Post-procedure, TIMI grade 3 flow was achieved in 1,061 patients (97.4%) (Table 2). No patient required bail-out CABG. Procedural success was 99.5% (n = 1,083) with five patients (0.46%) not meeting this endpoint due to severe dissection (n = 2), abrupt vessel closure (n = 1), and in-hospital deaths (n = 2). Device success was 98.7% (n = 1,074) with 14 patients (1.9%) not meeting this endpoint due to residual stenosis > 30% despite optimal stent deployment (Table 2). Importantly, in-hospital deaths were counted as failures under procedural success but not under device success, which was defined strictly by angiographic criteria.

Pharmacotherapy at discharge and at 12 months (antiplatelet agents and other cardiac medications) are shown in Tables 1 and 3.

At 12 months, the Kaplan–Meier cumulative incidence of MACE was 2.89% (n = 40), comprising CD (1.65%, n = 18) (definite: 5; possible: 13), MI (1.19%, n = 13), and ST (0.83%, n = 9) (definite: 0.28%, n = 3; probable: 0.55%, n = 6).

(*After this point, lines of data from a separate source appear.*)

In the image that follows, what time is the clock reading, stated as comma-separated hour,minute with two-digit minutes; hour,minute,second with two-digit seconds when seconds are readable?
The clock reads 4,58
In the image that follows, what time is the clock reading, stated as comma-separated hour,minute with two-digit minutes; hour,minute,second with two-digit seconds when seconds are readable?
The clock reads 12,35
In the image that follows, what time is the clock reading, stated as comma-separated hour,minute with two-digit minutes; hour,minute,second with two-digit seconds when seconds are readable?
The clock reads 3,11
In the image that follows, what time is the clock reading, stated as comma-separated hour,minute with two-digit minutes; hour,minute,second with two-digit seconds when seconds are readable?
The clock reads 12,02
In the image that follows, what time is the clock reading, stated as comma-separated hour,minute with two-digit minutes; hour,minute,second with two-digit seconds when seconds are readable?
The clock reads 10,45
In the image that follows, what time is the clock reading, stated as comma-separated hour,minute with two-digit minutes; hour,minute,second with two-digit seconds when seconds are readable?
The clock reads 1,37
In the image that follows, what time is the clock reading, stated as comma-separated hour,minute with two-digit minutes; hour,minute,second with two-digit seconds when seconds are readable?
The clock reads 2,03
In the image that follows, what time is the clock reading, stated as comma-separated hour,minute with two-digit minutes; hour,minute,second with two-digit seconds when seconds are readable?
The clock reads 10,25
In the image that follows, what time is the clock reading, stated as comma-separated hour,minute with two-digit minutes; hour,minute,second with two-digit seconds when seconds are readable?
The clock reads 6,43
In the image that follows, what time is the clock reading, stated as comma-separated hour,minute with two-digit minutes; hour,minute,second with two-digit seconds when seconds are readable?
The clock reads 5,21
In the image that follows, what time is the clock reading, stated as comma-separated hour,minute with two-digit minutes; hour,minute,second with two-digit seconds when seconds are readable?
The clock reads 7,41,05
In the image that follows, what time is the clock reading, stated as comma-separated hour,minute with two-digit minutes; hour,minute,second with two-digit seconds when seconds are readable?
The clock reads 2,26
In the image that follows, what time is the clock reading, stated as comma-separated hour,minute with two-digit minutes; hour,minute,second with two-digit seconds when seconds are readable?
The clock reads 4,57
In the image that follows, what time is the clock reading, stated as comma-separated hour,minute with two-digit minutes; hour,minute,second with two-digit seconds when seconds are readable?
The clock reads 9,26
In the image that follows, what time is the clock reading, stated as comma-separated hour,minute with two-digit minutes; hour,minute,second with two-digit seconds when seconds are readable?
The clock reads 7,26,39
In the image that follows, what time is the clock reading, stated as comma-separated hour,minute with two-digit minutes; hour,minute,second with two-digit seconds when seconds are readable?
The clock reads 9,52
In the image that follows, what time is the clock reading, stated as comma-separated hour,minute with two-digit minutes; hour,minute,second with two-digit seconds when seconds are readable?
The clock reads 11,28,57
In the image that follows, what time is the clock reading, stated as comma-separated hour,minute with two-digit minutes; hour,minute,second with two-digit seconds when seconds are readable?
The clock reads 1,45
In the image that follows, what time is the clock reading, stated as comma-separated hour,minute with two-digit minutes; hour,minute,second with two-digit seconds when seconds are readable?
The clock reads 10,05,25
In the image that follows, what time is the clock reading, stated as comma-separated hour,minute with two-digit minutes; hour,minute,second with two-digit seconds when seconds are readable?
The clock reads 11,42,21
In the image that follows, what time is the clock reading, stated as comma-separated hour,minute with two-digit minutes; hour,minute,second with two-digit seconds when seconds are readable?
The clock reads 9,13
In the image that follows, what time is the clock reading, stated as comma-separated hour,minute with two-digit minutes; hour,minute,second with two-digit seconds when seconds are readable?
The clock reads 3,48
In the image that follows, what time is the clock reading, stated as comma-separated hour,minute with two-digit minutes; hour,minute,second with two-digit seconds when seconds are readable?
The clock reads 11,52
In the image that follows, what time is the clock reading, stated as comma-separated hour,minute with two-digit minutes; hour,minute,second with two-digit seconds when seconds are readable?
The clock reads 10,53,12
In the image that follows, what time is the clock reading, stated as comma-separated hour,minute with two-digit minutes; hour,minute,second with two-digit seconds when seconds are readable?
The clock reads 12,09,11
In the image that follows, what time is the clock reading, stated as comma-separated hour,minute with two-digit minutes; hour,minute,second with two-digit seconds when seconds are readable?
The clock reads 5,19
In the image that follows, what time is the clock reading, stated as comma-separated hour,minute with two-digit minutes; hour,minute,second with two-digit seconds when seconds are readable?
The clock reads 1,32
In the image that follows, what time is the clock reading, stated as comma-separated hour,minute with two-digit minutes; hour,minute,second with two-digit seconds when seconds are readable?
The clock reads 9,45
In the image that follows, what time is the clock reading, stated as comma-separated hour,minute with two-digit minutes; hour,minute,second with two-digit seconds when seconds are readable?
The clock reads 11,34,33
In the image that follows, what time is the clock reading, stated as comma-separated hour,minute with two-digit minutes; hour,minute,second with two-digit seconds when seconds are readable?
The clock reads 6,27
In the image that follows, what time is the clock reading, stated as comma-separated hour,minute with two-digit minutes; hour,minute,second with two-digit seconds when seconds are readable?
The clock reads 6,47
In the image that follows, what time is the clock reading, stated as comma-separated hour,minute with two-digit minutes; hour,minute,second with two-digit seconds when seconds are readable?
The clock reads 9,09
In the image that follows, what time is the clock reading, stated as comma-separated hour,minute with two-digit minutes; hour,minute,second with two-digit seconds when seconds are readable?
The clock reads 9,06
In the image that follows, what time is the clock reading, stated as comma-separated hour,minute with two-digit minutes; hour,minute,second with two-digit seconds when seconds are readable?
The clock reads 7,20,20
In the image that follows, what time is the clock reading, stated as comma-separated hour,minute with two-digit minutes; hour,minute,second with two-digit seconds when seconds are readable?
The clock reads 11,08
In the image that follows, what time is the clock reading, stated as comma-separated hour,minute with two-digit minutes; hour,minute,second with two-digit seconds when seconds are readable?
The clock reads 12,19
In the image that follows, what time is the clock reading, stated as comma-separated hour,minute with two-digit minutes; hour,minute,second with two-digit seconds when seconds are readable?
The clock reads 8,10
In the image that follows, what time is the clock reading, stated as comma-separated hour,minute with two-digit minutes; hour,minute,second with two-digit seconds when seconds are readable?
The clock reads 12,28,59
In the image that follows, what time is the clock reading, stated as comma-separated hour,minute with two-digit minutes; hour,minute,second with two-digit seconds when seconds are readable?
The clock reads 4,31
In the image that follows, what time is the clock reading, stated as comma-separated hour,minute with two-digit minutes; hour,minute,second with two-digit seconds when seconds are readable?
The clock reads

TLF occurred in 1.77% (n = 19) and included one event (0.09%) TV-MI and 0 event CI-TLR. Post hoc sex-stratified mortality showed female of 36% (n = 9) and male of 64% (n = 16). The Kaplan–Meier analysis showed cumulative incidence of MACE of 2.89% and cumulative incidence of TLF of 1.77%. There were no late ST events. MACE occurrence declined substantially after the first 3 months post-PCI (Fig. 4).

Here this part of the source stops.